▶ [Instructions to follow] From the entries below, transcribe exactly the lines between the line holding "7: (176, 361)" and the line holding "49: (65, 335)", inclusive; skip all other lines.

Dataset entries
┌──
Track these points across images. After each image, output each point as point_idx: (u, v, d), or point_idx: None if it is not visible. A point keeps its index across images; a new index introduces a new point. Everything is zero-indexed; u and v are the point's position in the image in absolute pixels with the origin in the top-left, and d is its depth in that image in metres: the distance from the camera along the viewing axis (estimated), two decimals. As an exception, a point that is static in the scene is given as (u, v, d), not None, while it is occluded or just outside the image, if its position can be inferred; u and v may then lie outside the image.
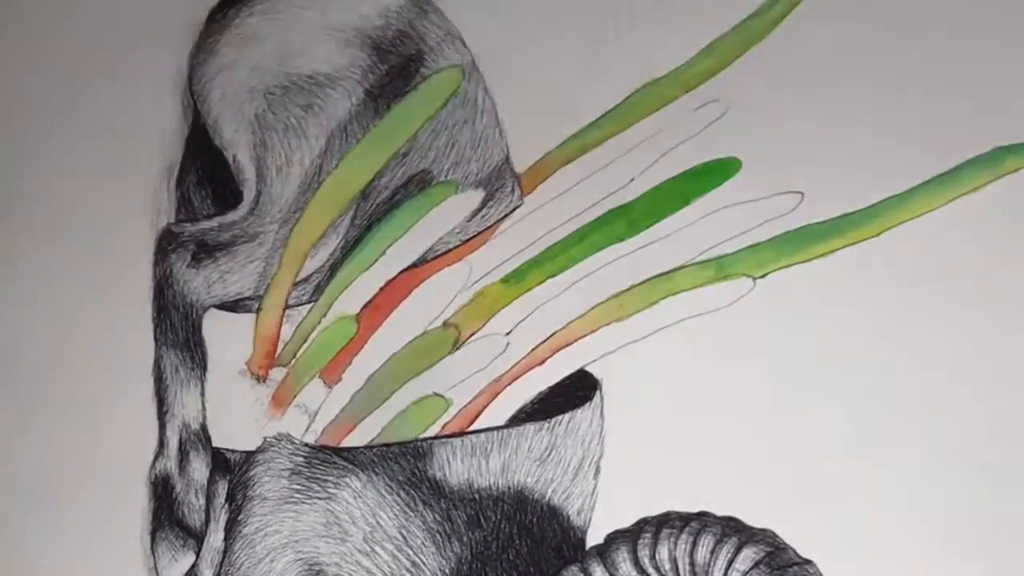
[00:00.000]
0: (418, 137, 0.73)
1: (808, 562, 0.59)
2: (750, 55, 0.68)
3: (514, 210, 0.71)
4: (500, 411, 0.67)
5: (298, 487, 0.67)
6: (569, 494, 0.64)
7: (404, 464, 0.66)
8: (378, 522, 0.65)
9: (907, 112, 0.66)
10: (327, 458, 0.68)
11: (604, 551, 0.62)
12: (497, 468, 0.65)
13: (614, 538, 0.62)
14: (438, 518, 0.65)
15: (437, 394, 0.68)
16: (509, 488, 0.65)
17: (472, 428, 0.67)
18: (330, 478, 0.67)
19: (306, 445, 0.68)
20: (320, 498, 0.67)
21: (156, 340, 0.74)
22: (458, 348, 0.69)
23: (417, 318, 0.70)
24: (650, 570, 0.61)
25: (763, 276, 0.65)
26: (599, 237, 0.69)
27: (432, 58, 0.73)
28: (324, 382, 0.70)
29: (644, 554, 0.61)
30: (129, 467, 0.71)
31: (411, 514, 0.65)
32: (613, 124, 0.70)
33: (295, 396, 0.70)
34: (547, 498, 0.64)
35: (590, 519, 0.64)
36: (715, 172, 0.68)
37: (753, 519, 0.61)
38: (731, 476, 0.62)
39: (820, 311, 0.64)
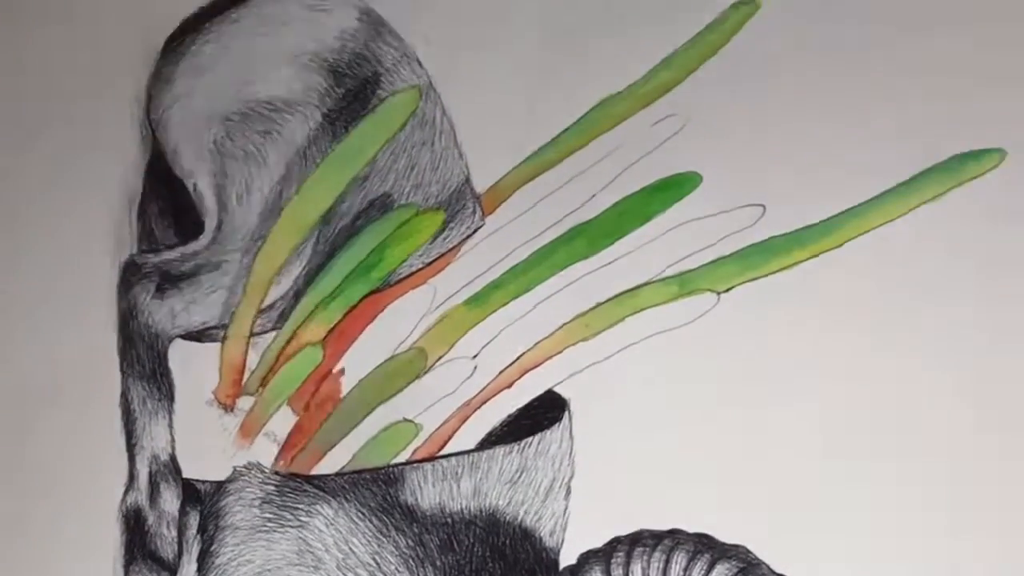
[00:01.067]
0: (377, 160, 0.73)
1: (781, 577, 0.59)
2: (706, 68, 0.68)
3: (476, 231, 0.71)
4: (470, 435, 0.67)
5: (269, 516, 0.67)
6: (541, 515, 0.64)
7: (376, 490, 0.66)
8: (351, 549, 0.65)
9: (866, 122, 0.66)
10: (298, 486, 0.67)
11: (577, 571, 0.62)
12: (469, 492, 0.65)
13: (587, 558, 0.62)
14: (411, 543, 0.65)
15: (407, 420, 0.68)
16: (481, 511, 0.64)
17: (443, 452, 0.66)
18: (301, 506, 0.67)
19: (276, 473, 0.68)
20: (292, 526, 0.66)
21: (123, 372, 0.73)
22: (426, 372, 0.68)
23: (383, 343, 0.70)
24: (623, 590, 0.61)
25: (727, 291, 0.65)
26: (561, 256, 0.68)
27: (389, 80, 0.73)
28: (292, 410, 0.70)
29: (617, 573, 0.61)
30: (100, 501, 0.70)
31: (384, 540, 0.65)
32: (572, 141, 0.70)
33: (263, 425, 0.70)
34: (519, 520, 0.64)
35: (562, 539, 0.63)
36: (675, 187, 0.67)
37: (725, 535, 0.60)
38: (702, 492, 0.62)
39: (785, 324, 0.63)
└──
┌──
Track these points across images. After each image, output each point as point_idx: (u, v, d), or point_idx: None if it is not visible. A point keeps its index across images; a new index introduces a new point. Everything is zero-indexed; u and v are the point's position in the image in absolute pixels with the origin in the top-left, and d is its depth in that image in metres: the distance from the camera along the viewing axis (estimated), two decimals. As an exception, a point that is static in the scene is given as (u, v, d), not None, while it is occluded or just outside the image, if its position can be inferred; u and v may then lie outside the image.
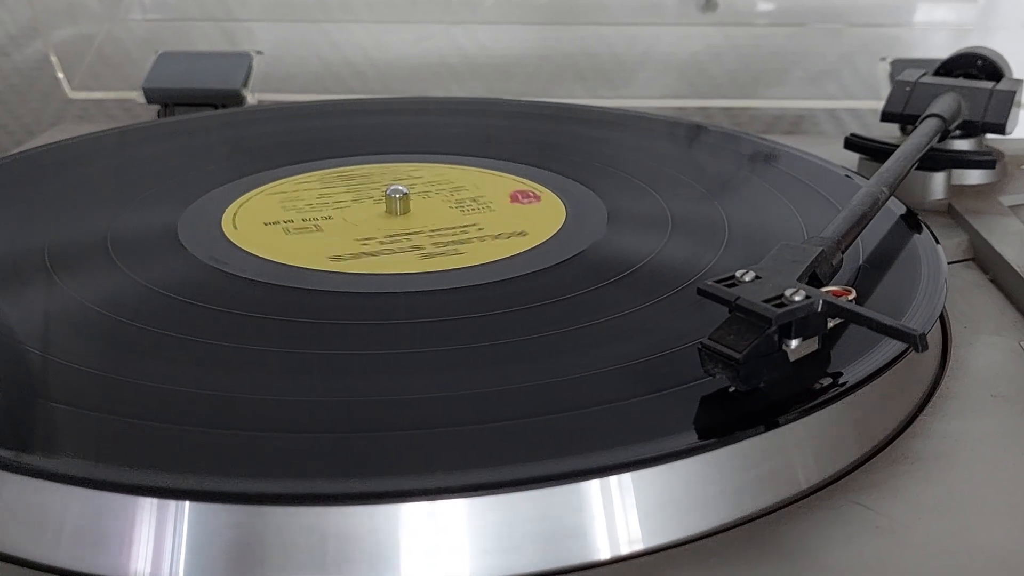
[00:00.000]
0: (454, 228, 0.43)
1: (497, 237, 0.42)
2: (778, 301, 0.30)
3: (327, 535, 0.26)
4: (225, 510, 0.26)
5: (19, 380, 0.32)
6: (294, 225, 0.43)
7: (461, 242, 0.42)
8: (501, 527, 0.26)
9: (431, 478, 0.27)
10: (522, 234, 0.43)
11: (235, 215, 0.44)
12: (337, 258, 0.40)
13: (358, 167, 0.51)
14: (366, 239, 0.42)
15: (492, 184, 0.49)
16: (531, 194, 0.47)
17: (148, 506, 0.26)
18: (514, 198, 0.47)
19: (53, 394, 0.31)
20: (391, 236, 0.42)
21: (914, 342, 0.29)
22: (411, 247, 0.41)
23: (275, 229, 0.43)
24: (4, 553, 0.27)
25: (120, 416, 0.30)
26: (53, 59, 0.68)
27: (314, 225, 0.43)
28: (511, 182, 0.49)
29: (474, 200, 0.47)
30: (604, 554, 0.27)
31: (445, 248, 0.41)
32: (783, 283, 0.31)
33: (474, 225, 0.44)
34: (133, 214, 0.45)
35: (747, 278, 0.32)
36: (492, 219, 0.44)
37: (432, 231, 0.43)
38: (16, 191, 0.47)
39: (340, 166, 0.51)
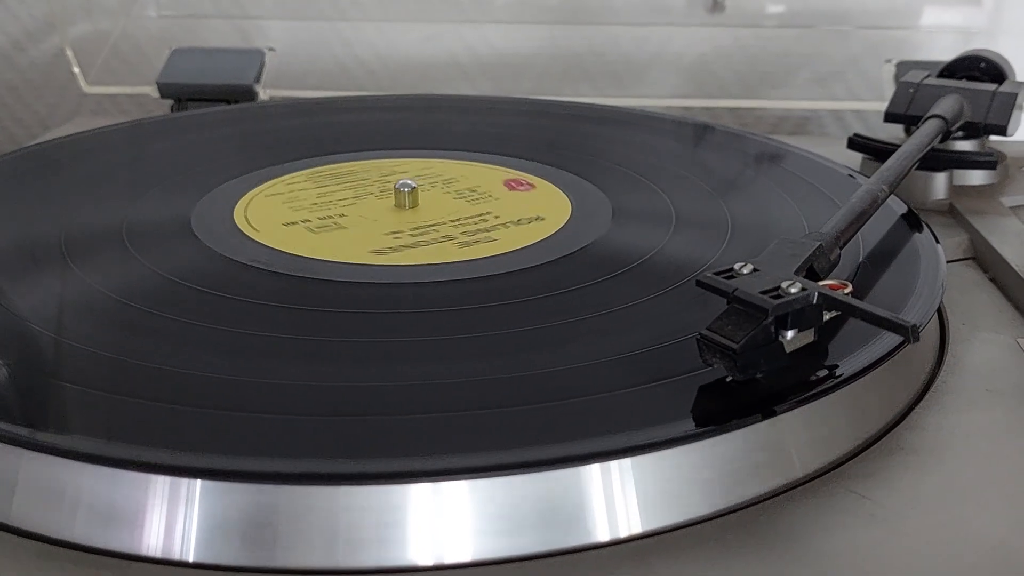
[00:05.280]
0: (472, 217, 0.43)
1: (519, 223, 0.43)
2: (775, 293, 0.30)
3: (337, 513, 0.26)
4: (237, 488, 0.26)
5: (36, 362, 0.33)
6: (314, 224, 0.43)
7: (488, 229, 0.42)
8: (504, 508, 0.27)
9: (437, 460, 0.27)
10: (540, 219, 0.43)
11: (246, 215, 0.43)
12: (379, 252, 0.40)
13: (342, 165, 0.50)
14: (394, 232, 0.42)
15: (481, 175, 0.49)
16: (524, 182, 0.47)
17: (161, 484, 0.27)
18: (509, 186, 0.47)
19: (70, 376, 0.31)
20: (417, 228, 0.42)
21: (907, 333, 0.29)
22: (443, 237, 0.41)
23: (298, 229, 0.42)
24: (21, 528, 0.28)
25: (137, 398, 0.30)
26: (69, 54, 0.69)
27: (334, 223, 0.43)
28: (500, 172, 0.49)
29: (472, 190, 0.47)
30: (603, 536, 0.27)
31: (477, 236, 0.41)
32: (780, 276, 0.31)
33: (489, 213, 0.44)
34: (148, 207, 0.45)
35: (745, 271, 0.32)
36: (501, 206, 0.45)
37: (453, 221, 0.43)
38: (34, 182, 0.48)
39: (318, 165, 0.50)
└──
┌──
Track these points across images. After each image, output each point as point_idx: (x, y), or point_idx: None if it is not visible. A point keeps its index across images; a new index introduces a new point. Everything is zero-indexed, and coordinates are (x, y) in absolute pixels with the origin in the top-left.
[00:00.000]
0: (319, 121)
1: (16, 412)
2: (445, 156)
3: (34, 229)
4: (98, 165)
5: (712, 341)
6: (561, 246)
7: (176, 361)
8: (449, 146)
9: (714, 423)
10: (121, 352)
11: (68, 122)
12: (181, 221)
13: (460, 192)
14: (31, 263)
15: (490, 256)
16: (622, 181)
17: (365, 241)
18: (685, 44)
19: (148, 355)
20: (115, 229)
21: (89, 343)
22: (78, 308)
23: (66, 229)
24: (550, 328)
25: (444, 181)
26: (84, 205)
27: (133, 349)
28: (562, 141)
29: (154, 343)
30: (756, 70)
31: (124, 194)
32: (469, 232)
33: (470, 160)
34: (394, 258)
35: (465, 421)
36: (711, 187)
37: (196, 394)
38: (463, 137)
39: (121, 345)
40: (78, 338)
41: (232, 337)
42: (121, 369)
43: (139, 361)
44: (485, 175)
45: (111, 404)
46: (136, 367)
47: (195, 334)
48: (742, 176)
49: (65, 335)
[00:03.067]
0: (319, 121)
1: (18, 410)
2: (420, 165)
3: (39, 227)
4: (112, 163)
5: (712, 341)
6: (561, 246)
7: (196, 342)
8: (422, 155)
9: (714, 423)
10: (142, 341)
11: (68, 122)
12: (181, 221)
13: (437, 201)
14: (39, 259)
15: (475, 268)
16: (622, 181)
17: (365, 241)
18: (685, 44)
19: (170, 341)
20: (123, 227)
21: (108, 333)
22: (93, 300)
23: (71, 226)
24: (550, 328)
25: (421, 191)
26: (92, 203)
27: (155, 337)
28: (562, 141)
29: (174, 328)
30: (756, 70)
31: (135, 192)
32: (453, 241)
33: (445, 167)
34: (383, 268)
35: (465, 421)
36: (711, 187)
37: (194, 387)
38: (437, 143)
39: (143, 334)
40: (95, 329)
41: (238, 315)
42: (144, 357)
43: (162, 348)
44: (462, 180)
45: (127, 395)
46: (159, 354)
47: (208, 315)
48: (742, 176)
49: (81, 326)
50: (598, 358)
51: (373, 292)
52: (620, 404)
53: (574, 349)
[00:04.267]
└──
▶ [Output of the task]
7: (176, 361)
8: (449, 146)
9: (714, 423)
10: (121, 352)
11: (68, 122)
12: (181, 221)
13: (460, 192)
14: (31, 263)
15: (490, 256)
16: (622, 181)
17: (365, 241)
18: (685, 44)
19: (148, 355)
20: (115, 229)
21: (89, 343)
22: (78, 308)
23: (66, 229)
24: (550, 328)
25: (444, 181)
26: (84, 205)
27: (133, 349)
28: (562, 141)
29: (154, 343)
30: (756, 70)
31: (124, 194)
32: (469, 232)
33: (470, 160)
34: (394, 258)
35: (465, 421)
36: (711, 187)
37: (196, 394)
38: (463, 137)
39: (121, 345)
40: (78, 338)
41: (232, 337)
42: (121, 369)
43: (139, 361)
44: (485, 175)
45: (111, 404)
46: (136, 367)
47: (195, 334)
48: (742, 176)
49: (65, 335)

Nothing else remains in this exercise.